The first episode also sets up another major factor the series will deal with, which are the realities romance must deal with in the real world: towards the end of her time in Florence, Amy is visited by her father (played by the inimitably voiced Keith David) and step-mother. Amy’s father is keen to get her back in law school and away from this art business she’s been studying in Florence. Her step-mother, played with a lovely warmth by Judith Scott, is equally keen to keep the peace.

It’s an experience many can relate to from their teens and twenties (or maybe even later), where conflicts flourish between the generations as the grown-up child begins to conform less and less with what their parents thought they were going to be. But what makes the series particularly lovely is how many years it traces (well over a decade): we see Amy’s relationships with her father, step-mother, and mother all develop, shift, and grow as she and Lino eventually marry, then adopt a child of their own some years later. And we get to see this happen with Lino’s family as well. Cultural misunderstandings abound, but are also worked through in ways that are not quick, easy, or melodramatic—the result feels much more real than the vast majority of dramas out there.

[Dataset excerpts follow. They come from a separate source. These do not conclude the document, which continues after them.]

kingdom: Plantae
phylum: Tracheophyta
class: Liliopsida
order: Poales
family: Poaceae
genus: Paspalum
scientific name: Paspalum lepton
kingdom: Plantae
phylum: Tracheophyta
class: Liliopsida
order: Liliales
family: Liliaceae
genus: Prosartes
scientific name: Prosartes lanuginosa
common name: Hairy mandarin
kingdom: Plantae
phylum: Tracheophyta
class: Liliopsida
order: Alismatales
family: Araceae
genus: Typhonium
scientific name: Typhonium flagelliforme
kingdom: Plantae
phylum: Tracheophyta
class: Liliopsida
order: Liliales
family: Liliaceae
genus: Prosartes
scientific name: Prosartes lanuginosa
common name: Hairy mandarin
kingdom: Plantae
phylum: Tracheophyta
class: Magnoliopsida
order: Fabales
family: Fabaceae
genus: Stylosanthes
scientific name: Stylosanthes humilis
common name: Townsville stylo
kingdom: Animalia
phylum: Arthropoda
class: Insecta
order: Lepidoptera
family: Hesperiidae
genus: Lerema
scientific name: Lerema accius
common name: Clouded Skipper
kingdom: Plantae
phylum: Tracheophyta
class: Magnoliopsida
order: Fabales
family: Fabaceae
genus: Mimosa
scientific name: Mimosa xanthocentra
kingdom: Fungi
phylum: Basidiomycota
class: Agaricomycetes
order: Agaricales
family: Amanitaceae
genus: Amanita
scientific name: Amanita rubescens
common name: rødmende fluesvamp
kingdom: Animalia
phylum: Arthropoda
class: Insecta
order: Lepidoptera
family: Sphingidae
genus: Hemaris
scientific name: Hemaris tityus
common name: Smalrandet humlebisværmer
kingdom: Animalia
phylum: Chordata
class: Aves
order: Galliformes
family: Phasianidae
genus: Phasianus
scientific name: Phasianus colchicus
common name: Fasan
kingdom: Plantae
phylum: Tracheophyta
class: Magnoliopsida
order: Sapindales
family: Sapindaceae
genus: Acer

This is all assisted by there being no weak characters in the supporting cast of family and friends, as well as how excellent Saldaña and Mastrandrea are as the series’ leads. Even so, the standout in the familial relationships is Amy’s sister, Zora, played by Danielle Deadwyler. As Amy’s older sister, she clearly carried some of the weight for Amy as they both navigated their parents’ divorce, who separated while they were children. Rather than being a one-note supporting role, we see Zora as a fully rounded person. She is sometimes frustrated and annoyed with both Amy and Lino (particularly when they are forced to live with her for an extended period), but when it comes down to it, she is always there for them, no matter what heartbreak may come their way. Seeing such a fierce, loving, and caring person played with such depth is far too rare in storytelling, and Deadwyler’s sheer power and presence in the role makes it clear how important having such a person in your life can be.

It’s rare for stories to take the time to grapple with life so wholly as From Scratch does, and it being a limited series means it won’t be back for more, trying to scrounge up additional drama or character failings like some series have to do when they’re extended. It told the story it wanted to tell, and it actually left me emotionally rocked and in tears more than once—no mean feat, and certainly not something a rom-com is generally able to do (no matter how much I enjoy that genre). From Scratch is a family drama about love, life, and death, and it is not to be missed.